On February 12, 2015, a small group of friends had the rare opportunity to take a private tour of the exhibit “Keith Haring: The Political Line” at the de Young Museum in San Francisco. Julian Cox, curator of the exhibit, shared his perspective throughout the tour. Click on any image in here to see the full set of snaps.
While I had known about Haring’s work through its ubiquity in pop culture in the 80’s, I wasn’t aware of the insane volume and breadth of work he created in just a few short years. I also wasn’t aware of the full extent of media in which he worked. Graffiti? Check. Oil on canvas? Check. Sculpture? Check. Paint on tarps (tarps?). Check. Prolific doesn’t begin to describe it. Sharpie on metal? Sure. Paint an entire car? Let’s do that as well. Crushingly, Haring was active for less a decade in the public eye; he died in 1990 at age 31 of complications from AIDS.
In describing most of the work we saw, “subltely” was not a word that would typically be used to describe it — day glow colors, shocking imagery, garish forms. There was even a 14′ phallus. (Yup.)
That said, there was one piece I could spend hours or days thinking about. The Last Rainforest, which was painted in 1989 only a few months before Haring’s death, is breathtaking.
I highly recommend clicking through on the image above, and then zooming in on the detail.
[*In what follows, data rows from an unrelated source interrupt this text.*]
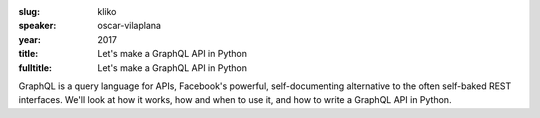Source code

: :slug: kliko
:speaker: oscar-vilaplana
:year: 2017
:title: Let's make a GraphQL API in Python
:fulltitle: Let's make a GraphQL API in Python

GraphQL is a query language for APIs, Facebook's powerful, self-documenting alternative to the often self-baked REST interfaces. We'll look at how it works, how and when to use it, and how to write a GraphQL API in Python.

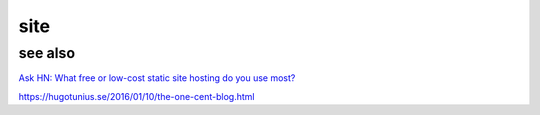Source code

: site
####

see also
========

`Ask HN: What free or low-cost static site hosting do you use most?
<https://news.ycombinator.com/item?id=13021722>`_

https://hugotunius.se/2016/01/10/the-one-cent-blog.html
It’s as complex a story as Rodin’s depiction of Dante’s Inferno in the The Gates of Hell. It’s absolutely mind-bending in its complexity and in the number of stories that are included.
After the tour, we had the opportunity for our small group to take over one of the galleries for an incredible meal. (It was kind of like this, but without quite as much Russell Brand.)
All in all, an enlightening evening. Would do it again in a heartbeat.